Thank you for your attention.

Hello Valentina,

I apologize for the delay in getting back to you as I had been pulled away for a bit. I will review your code and get back to you on Monday with any findings or additional questions/suggestions.

Hello Valentina,

MY apologies for the delay in getting back to you, but I think the issue here is multiple bits in the SYSESR register being set. Note that teh EXT_RST is asserted for most resets see the description below from the TRM:

This combined with the structure of the code in the getResetSource() function, will result in the first exception bit tested during the if-else if structure of code. Because of this and the special case/use of SW reset, you may need to make adjustments in the getResetSource() function by putting the test for EXT_RST to the last test in the series of if- if else statements. 
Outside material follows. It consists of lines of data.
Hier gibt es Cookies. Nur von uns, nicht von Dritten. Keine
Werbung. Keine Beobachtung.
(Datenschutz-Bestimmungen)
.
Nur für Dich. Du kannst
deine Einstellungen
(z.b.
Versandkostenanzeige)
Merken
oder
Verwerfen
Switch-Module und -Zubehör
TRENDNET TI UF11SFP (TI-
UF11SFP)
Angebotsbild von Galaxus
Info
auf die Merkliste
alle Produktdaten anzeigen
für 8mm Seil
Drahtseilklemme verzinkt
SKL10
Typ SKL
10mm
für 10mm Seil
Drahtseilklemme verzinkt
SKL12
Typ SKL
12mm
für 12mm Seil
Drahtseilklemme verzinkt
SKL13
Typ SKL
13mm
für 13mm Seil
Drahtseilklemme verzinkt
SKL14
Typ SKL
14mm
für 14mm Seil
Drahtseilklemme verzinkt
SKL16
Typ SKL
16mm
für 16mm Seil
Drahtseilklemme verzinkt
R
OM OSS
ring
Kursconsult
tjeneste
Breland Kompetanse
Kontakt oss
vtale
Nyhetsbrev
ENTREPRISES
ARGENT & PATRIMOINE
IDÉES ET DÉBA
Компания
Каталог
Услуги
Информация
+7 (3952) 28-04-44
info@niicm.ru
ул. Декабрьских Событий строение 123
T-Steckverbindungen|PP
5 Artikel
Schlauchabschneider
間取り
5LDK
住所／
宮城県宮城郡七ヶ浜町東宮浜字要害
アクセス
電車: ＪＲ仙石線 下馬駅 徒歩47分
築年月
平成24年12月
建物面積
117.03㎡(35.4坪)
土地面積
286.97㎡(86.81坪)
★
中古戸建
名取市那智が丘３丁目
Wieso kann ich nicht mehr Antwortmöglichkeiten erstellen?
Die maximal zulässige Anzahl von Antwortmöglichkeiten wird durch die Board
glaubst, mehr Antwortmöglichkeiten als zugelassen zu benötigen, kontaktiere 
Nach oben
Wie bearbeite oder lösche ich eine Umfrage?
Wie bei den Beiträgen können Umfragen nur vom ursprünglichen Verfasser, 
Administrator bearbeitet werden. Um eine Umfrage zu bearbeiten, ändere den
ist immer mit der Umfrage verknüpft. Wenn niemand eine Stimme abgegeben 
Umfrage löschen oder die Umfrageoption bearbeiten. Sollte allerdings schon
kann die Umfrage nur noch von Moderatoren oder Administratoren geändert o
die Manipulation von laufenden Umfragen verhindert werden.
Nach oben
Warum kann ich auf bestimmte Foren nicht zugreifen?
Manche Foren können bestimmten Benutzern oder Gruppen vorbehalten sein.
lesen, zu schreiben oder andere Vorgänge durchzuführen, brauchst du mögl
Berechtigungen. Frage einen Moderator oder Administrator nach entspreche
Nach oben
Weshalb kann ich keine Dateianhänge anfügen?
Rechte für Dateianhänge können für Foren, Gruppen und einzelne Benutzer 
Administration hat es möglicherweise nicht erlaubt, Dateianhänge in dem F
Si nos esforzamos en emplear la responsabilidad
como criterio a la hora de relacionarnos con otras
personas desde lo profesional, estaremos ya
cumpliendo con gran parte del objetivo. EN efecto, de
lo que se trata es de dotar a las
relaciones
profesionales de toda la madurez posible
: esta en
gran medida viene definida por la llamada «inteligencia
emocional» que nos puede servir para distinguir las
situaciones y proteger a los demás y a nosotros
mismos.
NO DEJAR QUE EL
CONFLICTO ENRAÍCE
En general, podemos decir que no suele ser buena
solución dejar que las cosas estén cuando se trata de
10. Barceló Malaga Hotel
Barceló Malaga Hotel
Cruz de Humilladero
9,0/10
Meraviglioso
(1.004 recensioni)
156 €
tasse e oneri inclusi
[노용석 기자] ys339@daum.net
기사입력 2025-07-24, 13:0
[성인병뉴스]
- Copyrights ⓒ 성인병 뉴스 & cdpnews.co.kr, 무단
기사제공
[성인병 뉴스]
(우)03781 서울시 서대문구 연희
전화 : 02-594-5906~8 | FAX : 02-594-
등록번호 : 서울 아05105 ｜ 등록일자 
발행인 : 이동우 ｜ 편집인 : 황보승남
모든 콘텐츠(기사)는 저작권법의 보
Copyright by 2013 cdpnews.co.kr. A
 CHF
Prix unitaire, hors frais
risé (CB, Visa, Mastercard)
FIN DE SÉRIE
Note, my original thought was to remove the else if statements and make them all simple if statement blocks but this would result in a return value with the potential for multiple reset bits being set and cause the switch-case architecture to break. My suggestion is to re-arrange the test of bits in the getResetSource() function to suit your needs and required priority for your project.